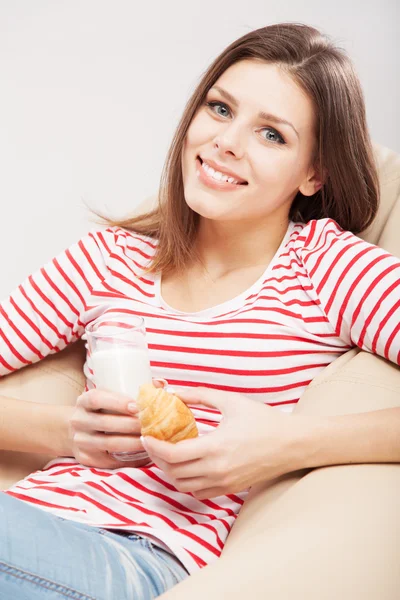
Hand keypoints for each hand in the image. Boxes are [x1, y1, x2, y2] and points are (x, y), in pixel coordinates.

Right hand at [68, 388, 144, 467]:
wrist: (76, 430)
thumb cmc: (101, 409)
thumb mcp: (106, 395)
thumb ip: (126, 391)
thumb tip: (158, 384)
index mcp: (84, 401)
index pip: (97, 400)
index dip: (117, 403)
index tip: (137, 406)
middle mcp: (78, 420)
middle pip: (105, 423)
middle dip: (130, 424)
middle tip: (151, 425)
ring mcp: (81, 441)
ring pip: (109, 443)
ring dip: (133, 442)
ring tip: (149, 439)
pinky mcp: (86, 458)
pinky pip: (110, 461)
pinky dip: (129, 459)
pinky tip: (143, 454)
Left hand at [141, 386, 299, 498]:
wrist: (292, 444)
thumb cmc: (263, 420)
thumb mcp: (230, 401)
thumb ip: (199, 395)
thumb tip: (173, 391)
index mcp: (216, 447)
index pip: (172, 454)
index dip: (153, 446)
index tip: (145, 435)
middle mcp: (217, 470)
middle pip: (172, 472)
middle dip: (156, 457)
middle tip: (152, 442)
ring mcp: (223, 483)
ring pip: (183, 485)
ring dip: (169, 471)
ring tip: (166, 452)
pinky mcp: (229, 489)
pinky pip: (198, 492)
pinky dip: (185, 481)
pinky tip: (186, 465)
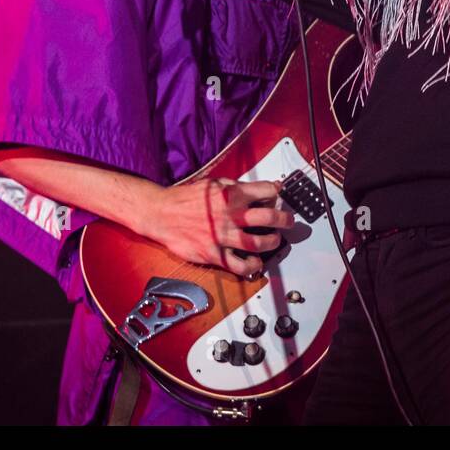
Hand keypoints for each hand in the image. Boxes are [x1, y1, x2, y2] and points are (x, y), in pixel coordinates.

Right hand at [136, 178, 293, 276]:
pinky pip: (239, 265)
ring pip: (258, 243)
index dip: (277, 193)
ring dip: (272, 243)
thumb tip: (259, 187)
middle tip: (288, 221)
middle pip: (269, 218)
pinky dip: (252, 266)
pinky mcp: (213, 254)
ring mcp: (222, 236)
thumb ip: (236, 186)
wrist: (161, 213)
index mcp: (231, 195)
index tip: (279, 196)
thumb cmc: (186, 198)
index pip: (266, 191)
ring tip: (274, 241)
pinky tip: (256, 262)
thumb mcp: (213, 183)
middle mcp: (230, 215)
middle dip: (285, 219)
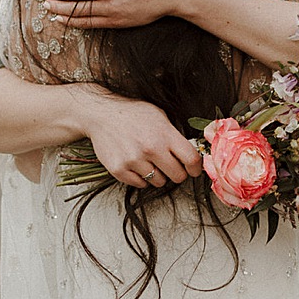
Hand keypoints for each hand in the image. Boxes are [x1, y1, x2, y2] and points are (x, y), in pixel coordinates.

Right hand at [79, 90, 202, 187]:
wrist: (102, 114)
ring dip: (159, 175)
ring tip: (151, 162)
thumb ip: (175, 135)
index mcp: (165, 135)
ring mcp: (133, 161)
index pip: (191, 159)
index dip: (196, 168)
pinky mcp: (119, 170)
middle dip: (178, 173)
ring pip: (159, 182)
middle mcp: (151, 149)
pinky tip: (138, 165)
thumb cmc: (132, 113)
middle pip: (178, 176)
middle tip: (172, 166)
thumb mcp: (160, 117)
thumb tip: (191, 152)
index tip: (194, 170)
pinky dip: (142, 178)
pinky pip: (140, 185)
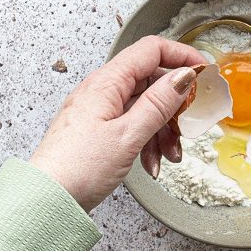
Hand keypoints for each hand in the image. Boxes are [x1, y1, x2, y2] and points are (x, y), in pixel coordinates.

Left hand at [29, 35, 204, 210]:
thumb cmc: (77, 168)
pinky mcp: (98, 130)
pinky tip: (152, 163)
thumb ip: (158, 103)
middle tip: (189, 125)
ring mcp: (99, 110)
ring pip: (144, 106)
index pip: (151, 50)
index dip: (181, 56)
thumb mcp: (128, 134)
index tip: (204, 71)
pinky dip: (147, 141)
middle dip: (175, 105)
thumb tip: (183, 75)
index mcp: (107, 82)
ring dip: (163, 129)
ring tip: (170, 155)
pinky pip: (131, 124)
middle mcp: (102, 90)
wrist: (46, 200)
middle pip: (151, 81)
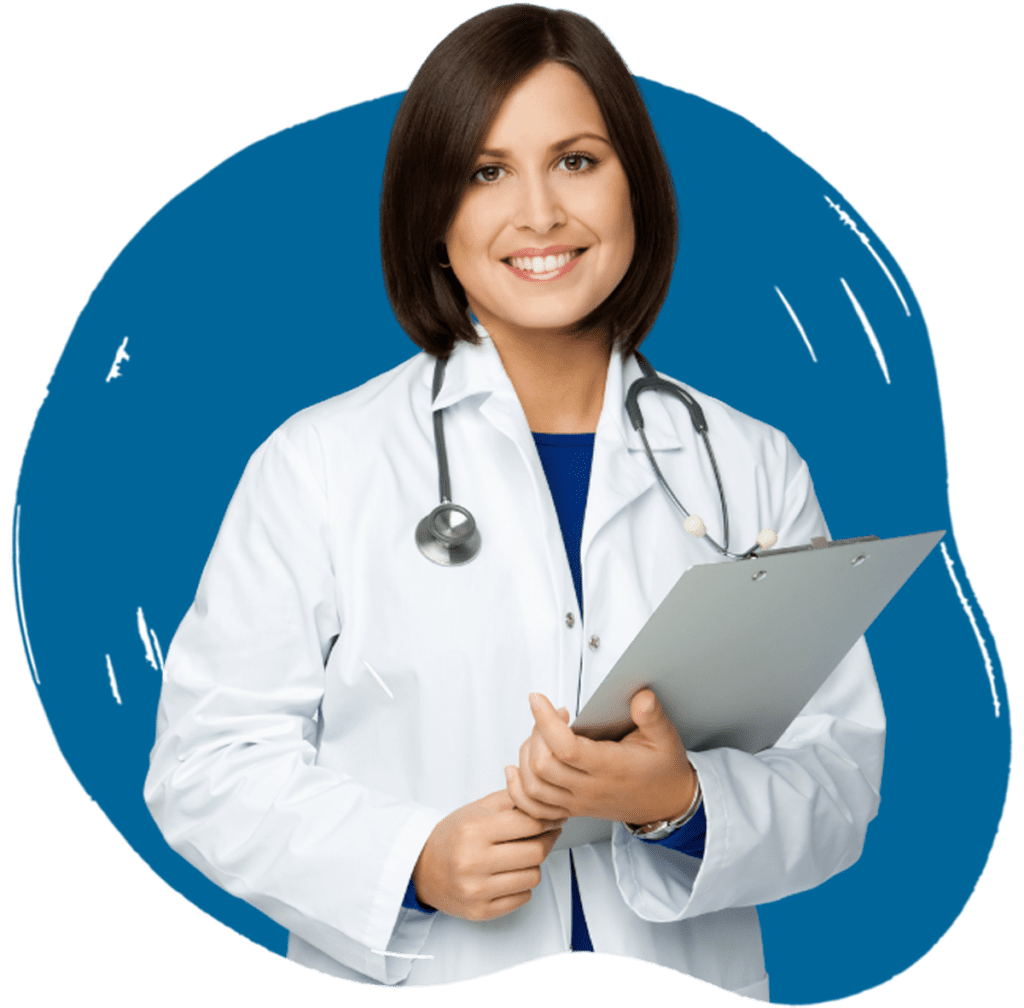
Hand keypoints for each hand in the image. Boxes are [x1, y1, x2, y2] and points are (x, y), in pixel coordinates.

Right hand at [411, 790, 564, 921]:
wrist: (422, 869)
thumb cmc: (453, 836)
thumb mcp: (477, 808)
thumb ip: (511, 798)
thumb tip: (540, 794)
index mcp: (474, 831)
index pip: (528, 825)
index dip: (548, 820)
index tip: (554, 817)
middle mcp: (474, 862)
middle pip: (535, 853)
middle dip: (547, 840)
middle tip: (547, 833)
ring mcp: (477, 890)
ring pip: (532, 877)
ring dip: (534, 864)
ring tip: (524, 854)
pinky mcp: (481, 911)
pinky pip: (522, 898)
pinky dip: (523, 885)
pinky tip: (512, 873)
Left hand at [505, 689, 696, 825]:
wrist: (667, 804)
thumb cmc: (663, 771)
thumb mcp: (665, 738)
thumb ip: (652, 716)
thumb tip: (640, 697)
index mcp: (610, 768)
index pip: (566, 748)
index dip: (545, 722)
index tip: (538, 700)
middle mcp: (590, 788)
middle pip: (543, 767)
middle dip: (536, 733)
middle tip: (549, 715)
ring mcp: (578, 802)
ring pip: (533, 787)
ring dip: (525, 757)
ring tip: (539, 735)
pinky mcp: (572, 809)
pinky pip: (534, 808)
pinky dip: (518, 790)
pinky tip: (518, 770)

※ ※ ※

Problem details:
Work out how many lines in the records above contain the word "wrist". State only that number.

Task output:
7